Repeat this process, but instead of looking for the closest word, look for the token with the largest dot product with the resulting vector. What word is that?
Context Embeddings
In a next-token prediction task, the context embeddings are the vectors that represent the words that come before the token you are trying to predict. Consider the following sentence prefixes:
- “Martin Jr. was named after his”
- “At the parent-teacher conference, the boy’s”
- “If Alice is my aunt, then my mother is her”
- “If Bob is my uncle, then my father is his”
- Write two more sentence prefixes of your own.
Start by writing one or two possible tokens (from the list above) that could follow those prefixes.
Suppose we use dot products to compute next-token logits. For each of the sentence prefixes above, construct a context embedding where the dot product gives reasonable next-token logits, given the token embeddings that you constructude above.

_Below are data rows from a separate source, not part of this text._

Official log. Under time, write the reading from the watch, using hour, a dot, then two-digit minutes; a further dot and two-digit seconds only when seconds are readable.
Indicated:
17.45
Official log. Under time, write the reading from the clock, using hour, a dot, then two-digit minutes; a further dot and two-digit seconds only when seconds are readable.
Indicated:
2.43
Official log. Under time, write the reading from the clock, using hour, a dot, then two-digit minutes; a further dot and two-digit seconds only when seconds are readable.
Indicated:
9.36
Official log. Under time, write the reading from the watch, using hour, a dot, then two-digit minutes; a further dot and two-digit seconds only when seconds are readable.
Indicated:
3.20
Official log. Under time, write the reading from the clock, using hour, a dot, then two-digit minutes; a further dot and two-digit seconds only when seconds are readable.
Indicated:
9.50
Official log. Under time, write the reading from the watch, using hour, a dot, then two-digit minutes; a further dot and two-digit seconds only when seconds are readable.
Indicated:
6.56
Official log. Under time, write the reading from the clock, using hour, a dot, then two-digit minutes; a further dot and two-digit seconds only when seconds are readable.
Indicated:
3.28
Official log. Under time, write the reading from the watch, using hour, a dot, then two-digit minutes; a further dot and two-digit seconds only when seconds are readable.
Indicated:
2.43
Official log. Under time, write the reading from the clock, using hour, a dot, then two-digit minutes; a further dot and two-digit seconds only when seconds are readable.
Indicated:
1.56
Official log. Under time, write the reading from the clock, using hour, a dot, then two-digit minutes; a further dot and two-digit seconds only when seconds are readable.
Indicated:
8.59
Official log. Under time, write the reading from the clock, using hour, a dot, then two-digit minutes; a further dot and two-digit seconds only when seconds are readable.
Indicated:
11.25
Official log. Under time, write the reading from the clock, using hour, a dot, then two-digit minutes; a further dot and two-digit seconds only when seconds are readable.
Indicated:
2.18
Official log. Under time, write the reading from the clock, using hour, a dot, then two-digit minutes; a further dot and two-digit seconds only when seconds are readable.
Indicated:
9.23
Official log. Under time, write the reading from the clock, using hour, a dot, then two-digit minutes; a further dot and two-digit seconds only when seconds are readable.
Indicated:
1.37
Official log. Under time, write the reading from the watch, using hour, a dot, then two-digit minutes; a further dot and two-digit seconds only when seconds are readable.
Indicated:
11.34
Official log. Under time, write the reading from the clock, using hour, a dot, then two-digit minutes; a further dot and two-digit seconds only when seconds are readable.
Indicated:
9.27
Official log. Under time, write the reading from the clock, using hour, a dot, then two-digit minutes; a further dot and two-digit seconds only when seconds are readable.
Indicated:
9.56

| Prefix | Next Token(s) | Context Embedding |
|---|---|---|
| “Martin Jr. was named after his” | ||
| “If Alice is my aunt, then my mother is her” | ||
| “If Bob is my uncle, then my father is his” | ||
| “At the parent-teacher conference, the boy’s” | ||
| your prefix | ||
| your prefix |
Dimensionality
In the above, you constructed 2D embeddings. However, you probably found that 2D couldn’t capture all the relationships you wanted. Could you do better if you had a third dimension? Update your embeddings to include a third dimension, and see if you can better capture the relationships you want.